International Women's Day - Sharon Bradbury
We’re often asked to identify role models and inspirational individuals that have influenced our lives. International Women's Day has led me to reflect on some of the inspirational women in my family.
As a child I spent many days with my paternal great grandmother, Eva Saxby, listening to tales of times gone by and her adventures of living in Canada as a newlywed in the early 1920s. Having returned to the UK with two young children, her endeavours to improve the health and welfare of her local community were numerous. She became an authorised visitor for the local ‘Good Neighbours Association’, Liaison Officer of the local ‘Tuberculosis Care Committee’, co-opted member of the local ‘Health Committee’, district leader of the Women’s Voluntary Service’ during the war and was a member of the ‘Council of Social Services’ and the ‘Sanitary Inspectors Association’ (now known as the Health Visitors’ Association).
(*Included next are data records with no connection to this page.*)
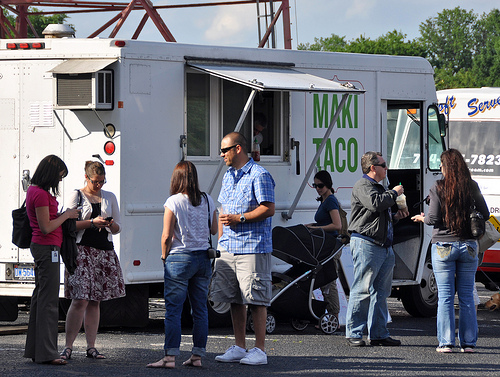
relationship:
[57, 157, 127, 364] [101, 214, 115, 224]
person looking at cell phone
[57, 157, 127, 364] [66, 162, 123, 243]
person wearing cardigan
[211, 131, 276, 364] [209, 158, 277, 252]
guy in shirt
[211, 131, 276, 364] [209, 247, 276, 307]
guy in shorts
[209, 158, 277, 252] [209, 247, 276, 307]
shirt and shorts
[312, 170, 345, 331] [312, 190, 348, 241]
woman wears t-shirt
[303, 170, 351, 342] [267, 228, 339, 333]
woman near baby stroller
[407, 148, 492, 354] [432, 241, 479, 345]
person wears jeans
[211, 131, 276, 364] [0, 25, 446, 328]
guy front truck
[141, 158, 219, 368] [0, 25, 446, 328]
person front truck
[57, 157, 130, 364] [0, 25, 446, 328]
person front truck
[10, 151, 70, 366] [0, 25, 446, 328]
person front truck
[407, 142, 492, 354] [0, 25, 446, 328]
person front truck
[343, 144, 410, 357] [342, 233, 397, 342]
guy wears jacket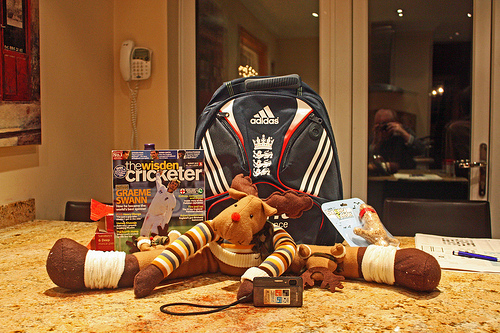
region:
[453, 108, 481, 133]
part of a window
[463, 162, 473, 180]
part of an handle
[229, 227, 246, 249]
part of a doll part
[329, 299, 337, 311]
part of a table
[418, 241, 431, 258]
part of a paper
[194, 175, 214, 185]
part of a book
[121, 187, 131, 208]
edge of a book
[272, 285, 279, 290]
part of a camera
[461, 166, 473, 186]
part of a handle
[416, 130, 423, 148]
part of a window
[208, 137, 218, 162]
edge of a bag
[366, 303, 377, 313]
part of a paper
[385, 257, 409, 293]
edge of a doll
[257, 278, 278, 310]
part of a camera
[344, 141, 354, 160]
edge of a door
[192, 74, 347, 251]
a backpack is on the floor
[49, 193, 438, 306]
a stuffed animal is on the floor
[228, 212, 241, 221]
the toy has a red nose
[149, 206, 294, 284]
the toy is wearing a shirt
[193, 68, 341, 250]
the backpack is black with graphic elements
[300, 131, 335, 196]
lines are on the backpack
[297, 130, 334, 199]
the lines are white in color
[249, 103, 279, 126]
a logo is on the back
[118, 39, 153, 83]
a phone is on the wall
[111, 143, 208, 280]
a magazine is on the floor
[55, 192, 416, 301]
a stuffed reindeer wearing a sweater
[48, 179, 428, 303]
a stuffed reindeer sitting on a counter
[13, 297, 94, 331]
tan granite surface of the counter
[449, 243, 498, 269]
a blue pen on a piece of paper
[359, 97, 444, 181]
reflection of the photographer in the window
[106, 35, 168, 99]
a white phone mounted on the wall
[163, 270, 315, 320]
a handheld camera on the counter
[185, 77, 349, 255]
a blue Adidas backpack with white and orange trim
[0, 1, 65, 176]
a piece of art on the wall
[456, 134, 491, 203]
shiny grey metal door handle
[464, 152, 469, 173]
part of an handle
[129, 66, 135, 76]
part of a phone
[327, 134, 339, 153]
edge of a bag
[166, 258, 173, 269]
part of an arm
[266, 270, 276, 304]
part of a camera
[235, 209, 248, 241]
part of a doll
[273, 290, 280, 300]
part of a camera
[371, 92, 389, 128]
part of a window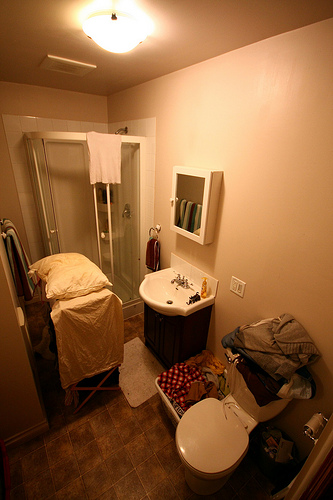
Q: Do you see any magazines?
A: No, there are no magazines.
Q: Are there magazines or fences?
A: No, there are no magazines or fences.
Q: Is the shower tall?
A: Yes, the shower is tall.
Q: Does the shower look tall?
A: Yes, the shower is tall.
She was received as a guest by the Minister of Health, Aneurin Bevan, in 1947, twelve months before the launch of the NHS in July 1948 (I wonder what they talked about!). In 1950, as a member of the Labour Party, she went on to become an Urban District Councillor.
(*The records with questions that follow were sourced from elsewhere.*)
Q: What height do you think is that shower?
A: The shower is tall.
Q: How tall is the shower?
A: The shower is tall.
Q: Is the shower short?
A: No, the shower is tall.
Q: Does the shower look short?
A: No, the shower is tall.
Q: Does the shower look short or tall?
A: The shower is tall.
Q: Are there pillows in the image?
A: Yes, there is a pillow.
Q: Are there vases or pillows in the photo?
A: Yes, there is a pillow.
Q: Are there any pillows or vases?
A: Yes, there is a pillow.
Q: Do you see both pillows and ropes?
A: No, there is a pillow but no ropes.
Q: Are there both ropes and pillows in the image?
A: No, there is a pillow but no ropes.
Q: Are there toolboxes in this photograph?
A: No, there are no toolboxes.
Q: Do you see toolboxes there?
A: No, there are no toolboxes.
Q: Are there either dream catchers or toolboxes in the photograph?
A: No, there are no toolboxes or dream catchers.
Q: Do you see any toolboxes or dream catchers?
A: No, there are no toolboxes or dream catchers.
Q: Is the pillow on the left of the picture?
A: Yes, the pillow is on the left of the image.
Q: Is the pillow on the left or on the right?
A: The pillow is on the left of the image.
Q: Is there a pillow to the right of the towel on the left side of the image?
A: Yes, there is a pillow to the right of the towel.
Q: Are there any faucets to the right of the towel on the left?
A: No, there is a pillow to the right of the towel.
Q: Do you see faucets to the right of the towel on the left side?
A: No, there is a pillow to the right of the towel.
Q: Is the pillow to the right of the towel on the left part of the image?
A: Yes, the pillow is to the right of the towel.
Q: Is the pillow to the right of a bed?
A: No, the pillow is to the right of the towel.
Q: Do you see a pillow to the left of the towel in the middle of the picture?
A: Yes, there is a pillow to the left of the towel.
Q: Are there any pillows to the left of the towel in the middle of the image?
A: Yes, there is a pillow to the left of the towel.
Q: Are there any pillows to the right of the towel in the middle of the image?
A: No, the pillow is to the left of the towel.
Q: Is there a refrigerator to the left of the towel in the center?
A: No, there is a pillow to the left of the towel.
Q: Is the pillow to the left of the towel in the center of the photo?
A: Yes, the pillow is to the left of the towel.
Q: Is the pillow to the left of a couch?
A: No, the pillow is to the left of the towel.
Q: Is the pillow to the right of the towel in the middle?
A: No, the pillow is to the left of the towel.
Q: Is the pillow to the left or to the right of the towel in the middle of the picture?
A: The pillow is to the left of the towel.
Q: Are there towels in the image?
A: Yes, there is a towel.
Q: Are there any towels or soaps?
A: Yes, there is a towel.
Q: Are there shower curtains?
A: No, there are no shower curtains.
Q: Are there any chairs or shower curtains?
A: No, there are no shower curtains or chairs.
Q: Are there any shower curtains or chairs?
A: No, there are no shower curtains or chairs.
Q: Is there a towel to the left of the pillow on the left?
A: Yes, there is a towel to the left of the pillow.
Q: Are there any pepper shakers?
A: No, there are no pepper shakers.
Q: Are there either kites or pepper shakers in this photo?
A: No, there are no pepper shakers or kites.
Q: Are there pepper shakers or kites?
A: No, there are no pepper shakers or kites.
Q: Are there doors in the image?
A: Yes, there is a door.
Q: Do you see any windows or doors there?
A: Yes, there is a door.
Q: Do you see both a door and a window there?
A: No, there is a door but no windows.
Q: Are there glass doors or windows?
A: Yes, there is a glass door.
Following in Eva’s footsteps, the women in my family have continued to dedicate their lives to the health and welfare of the community, with my grandmother and great-aunt qualifying as nurses, my maternal grandmother an ambulance driver, my mother a social worker, my step-mother a physiotherapist and my step-daughter also a paramedic. I have worked as a nurse in both UK and Australia, for the ambulance service, secondary care and primary care and as a health visitor.
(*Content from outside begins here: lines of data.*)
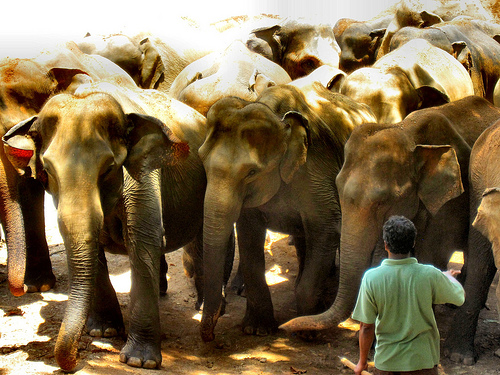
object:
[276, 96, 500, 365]
elephants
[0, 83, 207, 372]
elephant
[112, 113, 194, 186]
ears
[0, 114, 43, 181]
ears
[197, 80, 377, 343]
elephants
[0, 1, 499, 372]
group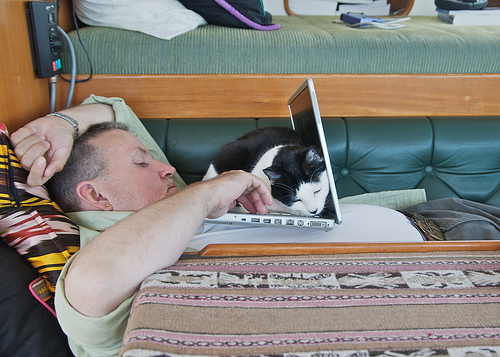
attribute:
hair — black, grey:
[42, 119, 131, 214]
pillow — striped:
[2, 120, 51, 266]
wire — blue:
[45, 14, 85, 100]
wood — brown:
[0, 1, 498, 257]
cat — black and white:
[172, 90, 352, 250]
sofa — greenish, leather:
[130, 114, 496, 229]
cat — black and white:
[216, 128, 332, 211]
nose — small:
[305, 197, 323, 217]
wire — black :
[54, 0, 94, 85]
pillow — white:
[71, 0, 206, 47]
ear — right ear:
[259, 162, 280, 183]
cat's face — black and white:
[261, 147, 330, 216]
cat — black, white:
[203, 124, 330, 214]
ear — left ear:
[306, 141, 316, 161]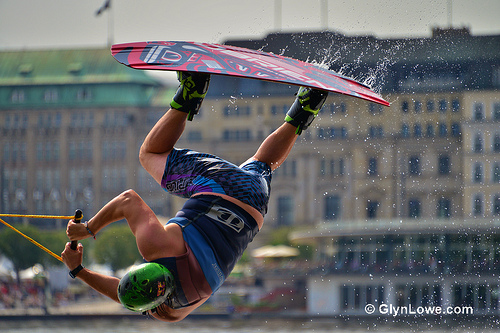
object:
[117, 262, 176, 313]
green helmet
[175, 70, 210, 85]
feet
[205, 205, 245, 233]
logo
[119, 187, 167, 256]
muscles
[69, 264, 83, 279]
watch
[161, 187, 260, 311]
tank top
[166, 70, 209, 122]
boots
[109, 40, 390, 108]
wake board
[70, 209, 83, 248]
handle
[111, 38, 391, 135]
red blue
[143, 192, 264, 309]
life vest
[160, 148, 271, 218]
shorts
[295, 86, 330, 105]
feet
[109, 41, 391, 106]
board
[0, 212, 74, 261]
rope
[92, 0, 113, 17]
flag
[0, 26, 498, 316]
building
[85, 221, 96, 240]
bracelet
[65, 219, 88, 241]
hands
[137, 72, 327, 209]
lower half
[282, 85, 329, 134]
boots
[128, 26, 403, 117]
wake board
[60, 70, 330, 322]
man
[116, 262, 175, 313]
head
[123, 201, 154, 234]
bicep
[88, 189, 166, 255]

I’m proud to say that my own daughters are continuing in the family tradition, my eldest is a qualified paramedic, fighting the daily challenges presented by the population and streets of Birmingham and my youngest daughter is a learning disability support worker with the deaf-blind community and is following in her great-great grandmother’s political footsteps having gained a degree in politics and being elected as President of the Green Party at University.
So all-in-all, the petite, frail, 94-year-old of my childhood was a force to be reckoned with, her influence lives on and I’m honoured to be able to call her Nanna Saxby!